Barber, who has led First Baptist to remove a person from church membership, said the primary biblical theme related to church discipline is “rescuing believers who are wandering off into a dangerous position.”

In 2008, Barber sought to help the SBC articulate an official position on church discipline by submitting a resolution on the topic to the convention’s Resolutions Committee. Portions of the draft Barber submitted were incorporated into a resolution adopted by the convention on “regenerate church membership and church member restoration.”

The resolution called churches to repent of “any failure to obey Jesus Christ in the practice of lovingly correcting wayward church members.” It asked “denominational servants to support and encourage churches that seek to recover and implement our Savior’s teaching on church discipline.”

Another pastor to submit a resolution incorporated into that statement was Tom Ascol of Grace Baptist Church in Cape Coral, Fla.

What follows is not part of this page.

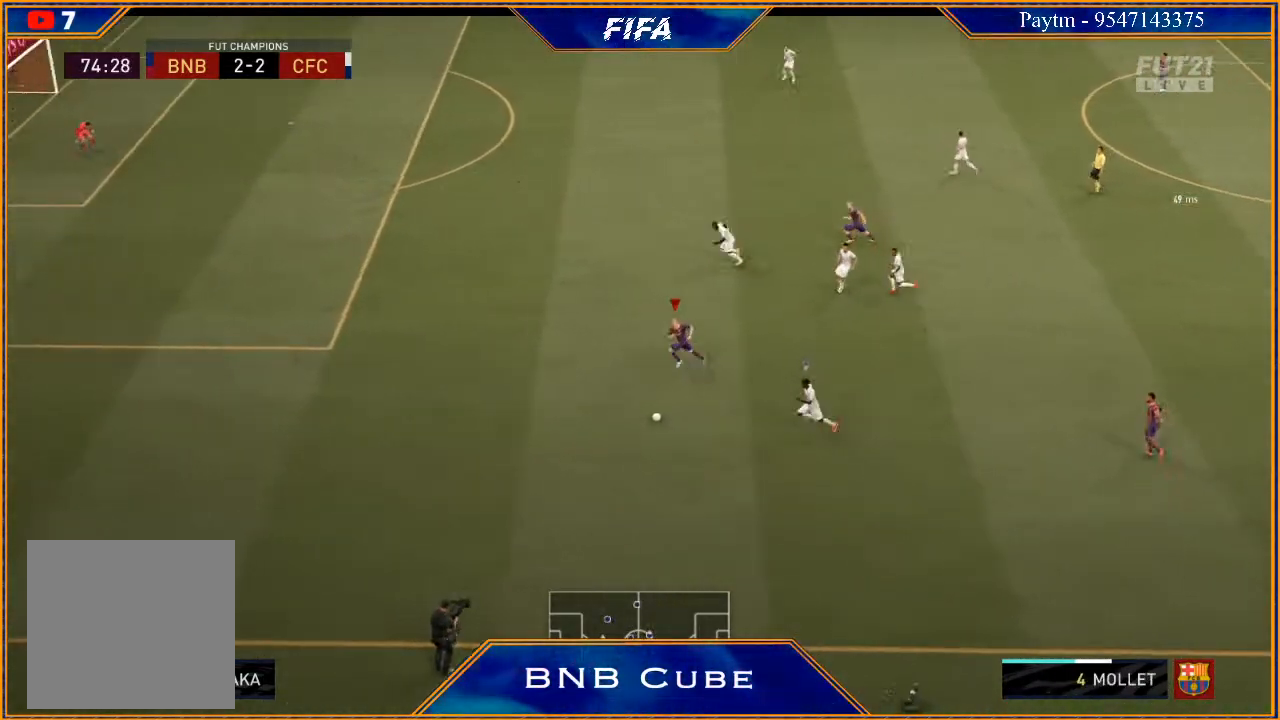
{"buttons": ["R2"], "left_stick": "up-left", "right_stick": "center", "events": [[400, "left_stick", "up-left"]]}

He told BP the “biggest mistake” related to corrective church discipline among contemporary churches “is neglecting it altogether.” Among those who do practice it, there can be a tendency of pastors to withdraw fellowship from members without the church’s authority, said Ascol, a member of SBC Executive Committee President Frank S. Page’s Calvinism Advisory Group in 2013-14.

“Pastors can fall into the mistake of exercising pastor discipline, where the church has not been taught [and] the church is not fully on board with what’s supposed to be done,” Ascol said. “… Christ does vest His full authority in the church. So it’s the whole body that has responsibility” for removing individuals from membership.

Most church discipline is “formative” rather than “corrective,” helping believers develop godly character through teaching and encouragement, Ascol said. He added among corrective discipline, most cases do not proceed to the step of involving the entire congregation. Discipline that does progress to congregational involvement should be carried out in love, he said, never with “harshness” or “heavy-handedness.”

Leading Grace to exclude unrepentant individuals from membership is “the most painful thing as a pastor that I’ve ever had to lead a church to do,” Ascol said.

Corrective church discipline “is always for God’s glory. It’s always for the sake of the Gospel,” Ascol said. “… When we administer discipline and we do it right, it’s in love.”